At a press conference on Monday, Page announced that the company would provide CornellNYC Tech with 22,000 square feet of its NYC headquarters for free. Students and faculty will use the space while the Roosevelt Island campus is under construction.

Skorton described the location of the company’s building — the Chelsea neighborhood of Manhattan — as a “hotbed” of technological development in NYC.

“[The agreement] will allow us immediately to have a launch of the campus that will have a presence in one of the high tech areas of NYC,” Skorton said. “So that’s number one — to be in one of the hotbeds of the tech sectors in NYC, which is to say to be one of the hotbeds anywhere.”
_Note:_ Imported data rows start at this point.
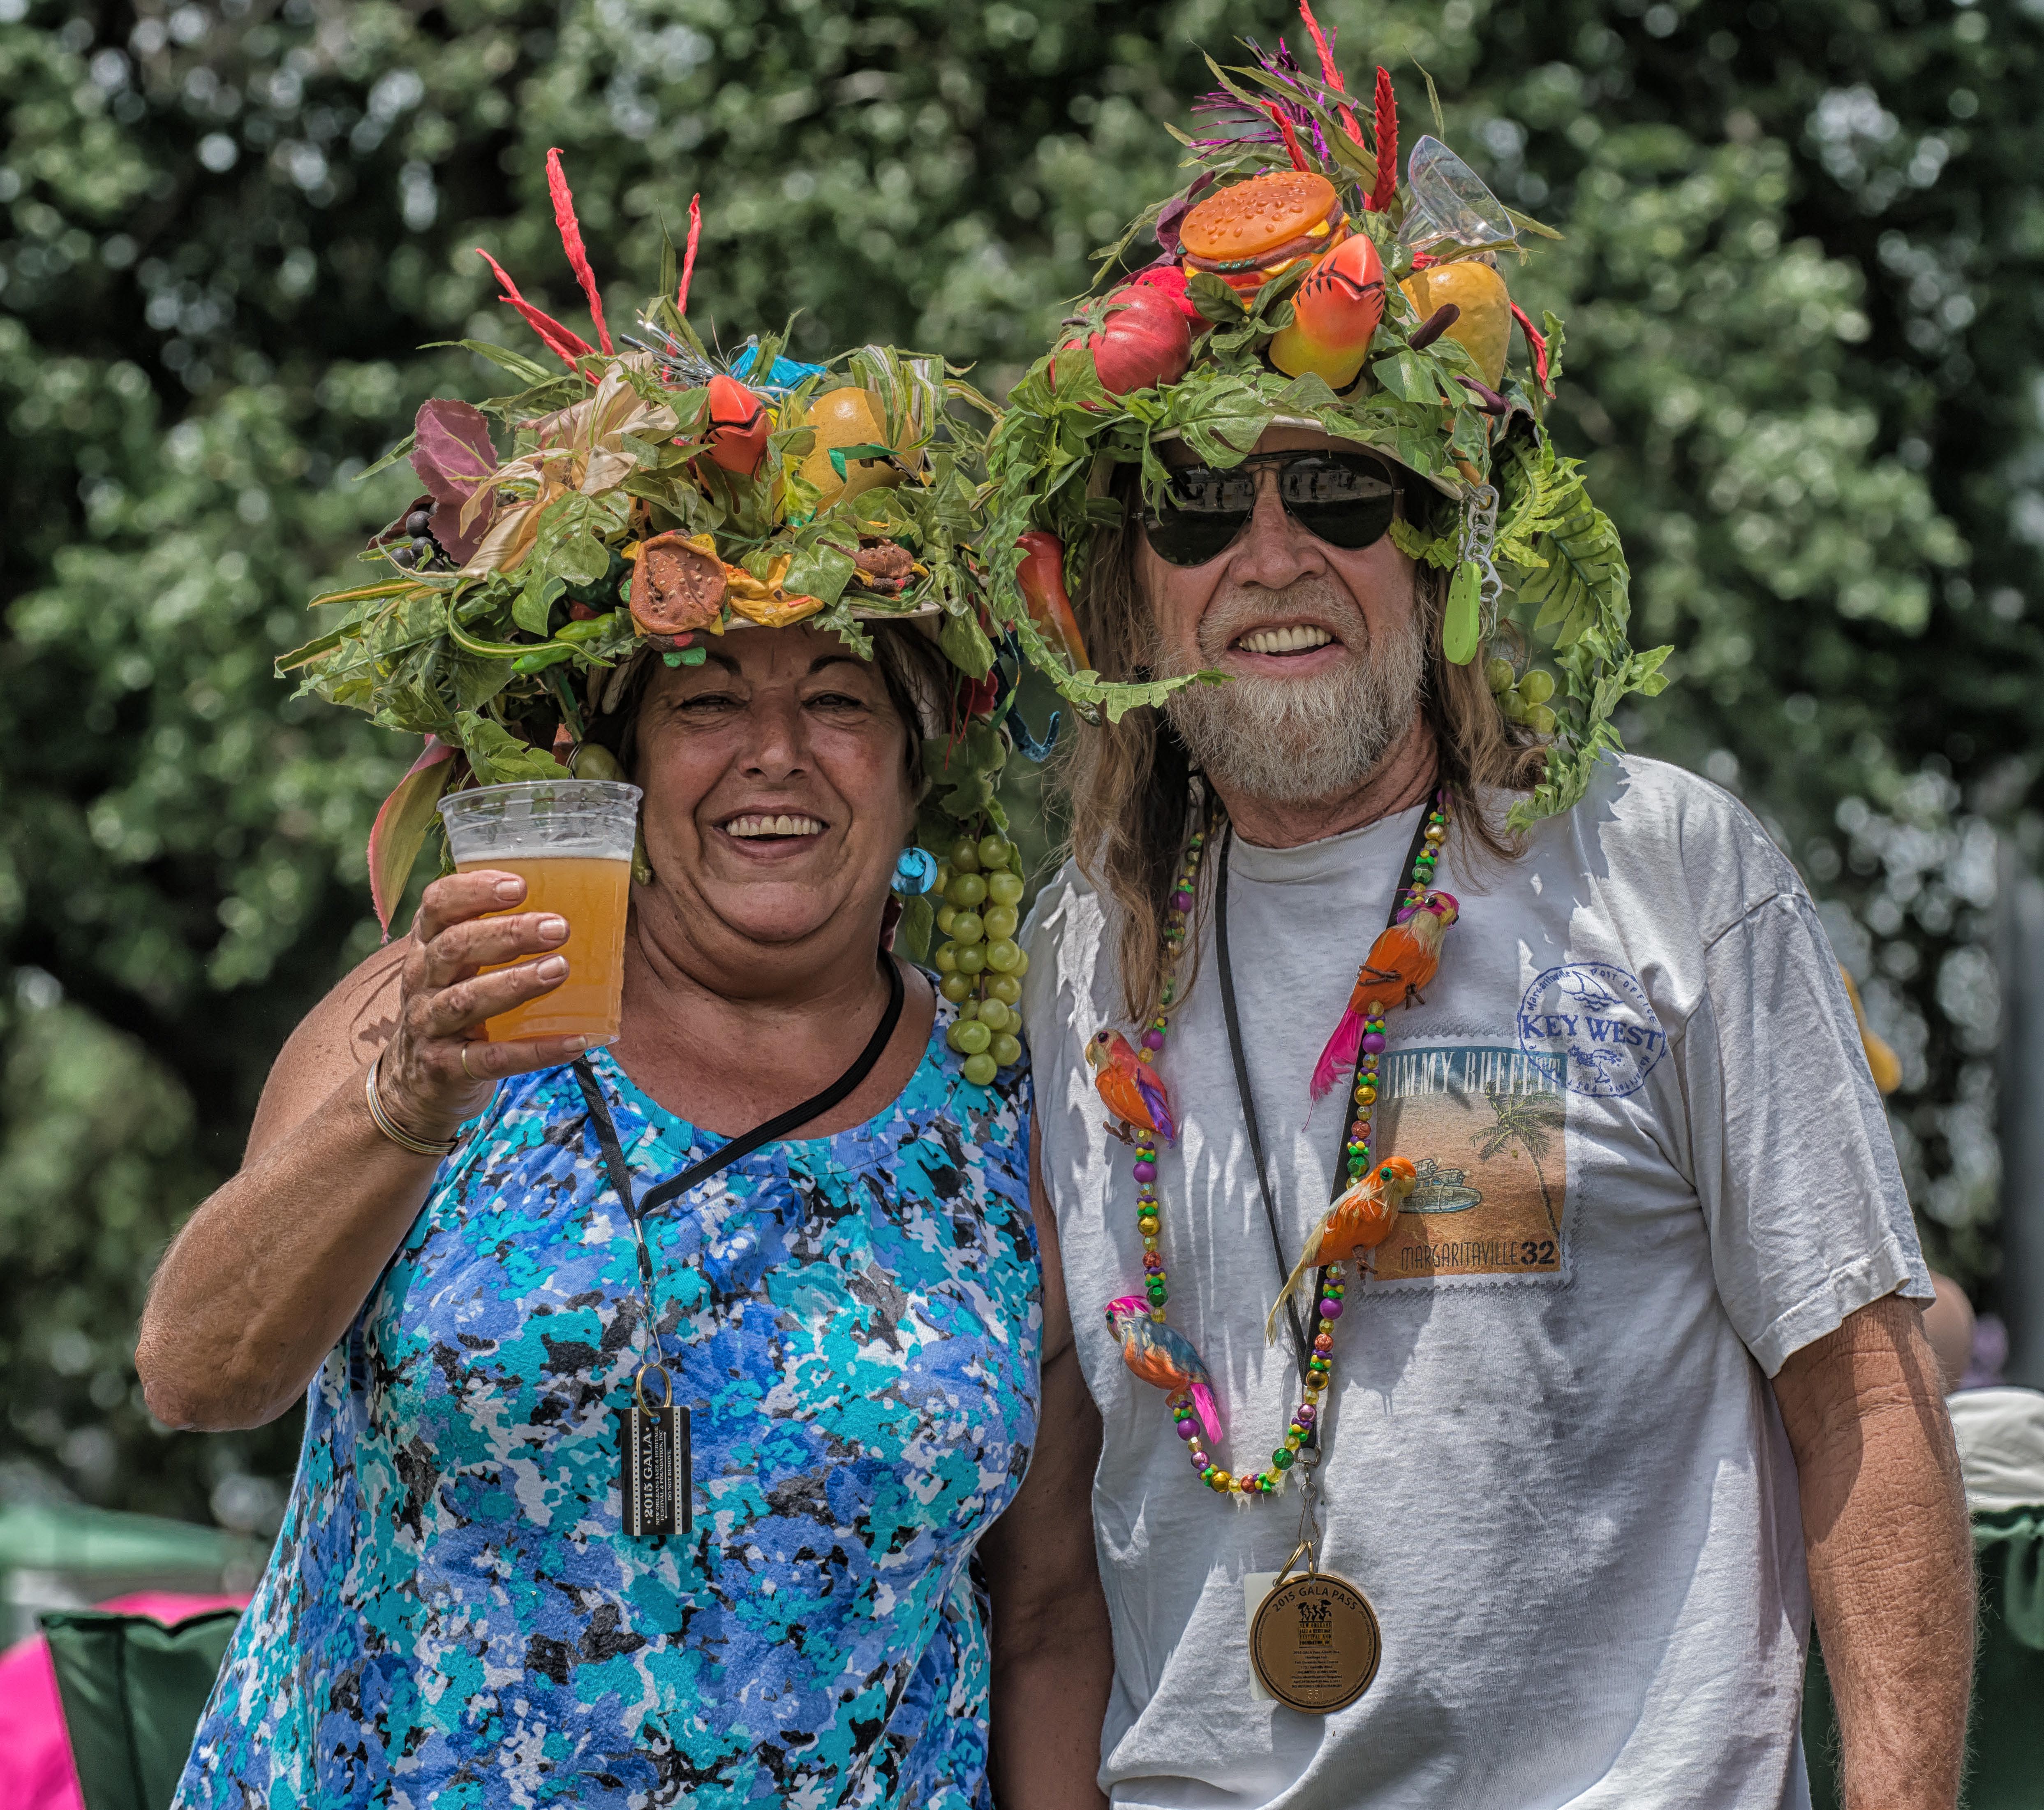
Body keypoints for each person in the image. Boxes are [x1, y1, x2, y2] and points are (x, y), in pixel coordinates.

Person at [986, 15, 1972, 1808]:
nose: (1273, 556)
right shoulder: (1080, 948)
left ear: (1441, 543)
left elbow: (1866, 1401)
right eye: (1204, 505)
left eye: (1342, 489)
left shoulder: (1658, 868)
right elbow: (1054, 1549)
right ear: (1131, 581)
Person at [136, 169, 1111, 1808]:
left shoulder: (1007, 1132)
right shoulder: (453, 1005)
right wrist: (411, 1106)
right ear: (628, 756)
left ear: (918, 759)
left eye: (838, 702)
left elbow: (1045, 1612)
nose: (776, 756)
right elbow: (195, 1373)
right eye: (710, 699)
Skorton said that the agreement would also save the University money, which he said was a welcome relief after several years of budget cuts.

“At a time when we really deal with the revenue decreases of the recession, [Google’s donation] is a big contribution in saving us money on very, very excellent located real estate in NYC, including fantastic offices and space in the building that Google owns,” Skorton said.

The University will take over the space on July 1 and must be out in five-and-a-half years, by which time it expects the first building of the new campus will have been completed. Additionally, Google has offered Cornell the option of expanding from 22,000 square feet to 58,000 square feet — space that the University expects to use, according to Daniel Huttenlocher, dean of CornellNYC Tech.

“The current space will probably hold us for the next two years,” Huttenlocher said. He noted that when the campus’ first permanent building is completed in 2017, the school will have 150,000 square feet of space at its disposal.

A handful of graduate students and faculty members from the Ithaca campus will use the space this fall for seminars and workshops. New students will matriculate in fall 2013, although classes could start in January 2013 if the school is successful in quickly recruiting faculty, according to Huttenlocher.

Although he emphasized the many benefits of the Google agreement, Skorton acknowledged that there was “definitely a concern” about backlash from faculty over fostering such a close relationship with one company. Still, he said Cornell is “jumping in with both feet in this direction.”

Huttenlocher, defending the agreement, said that Google will not have the rights to any technology invented by Cornell faculty and students in its building. Additionally, he said that Cornell is looking to build strong ties with a “broad range of companies” — as opposed to just Google — to develop NYC’s technology sector.

“The leading tech companies in the country pretty much all have strong working relationships with Cornell,” Huttenlocher added.

Skorton and Huttenlocher also emphasized that Cornell will be one of a number of tenants occupying Google’s building. Although the agreement will place Cornell in Google’s building, it is by no means a formal partnership between the University and Google, Huttenlocher said.

New York City Mayor Michael Bloomberg was also supportive of the agreement, saying at the press conference that, “Google, as everybody knows, is one of the world’s most innovative companies.”

Huttenlocher said the rent-free lease was valued at about $10 million. While Cornell also looked at other sites that were available for rent, Google’s building offered the kind of space the University sought, with high ceilings and open space that he hopes will foster collaboration.

“Good space — space that is appropriate to a tech startup-style of working — is not going to have the same kind of feel as a university,” Huttenlocher said. “It has a bullpen style of feel. It would be a challenge for us to find that kind of space for rent.”

The idea to let Cornell use space in Google’s headquarters grew out of “informal relationships” with Google executives, said Huttenlocher, who previously spent a summer as a visiting professor at Google.

Huttenlocher said that, when Cornell won the competition to build a tech campus in December, he reached out to a number of NYC tech leaders — among them, executives at Google’s NYC headquarters — to figure out how to get CornellNYC Tech off the ground as soon as possible.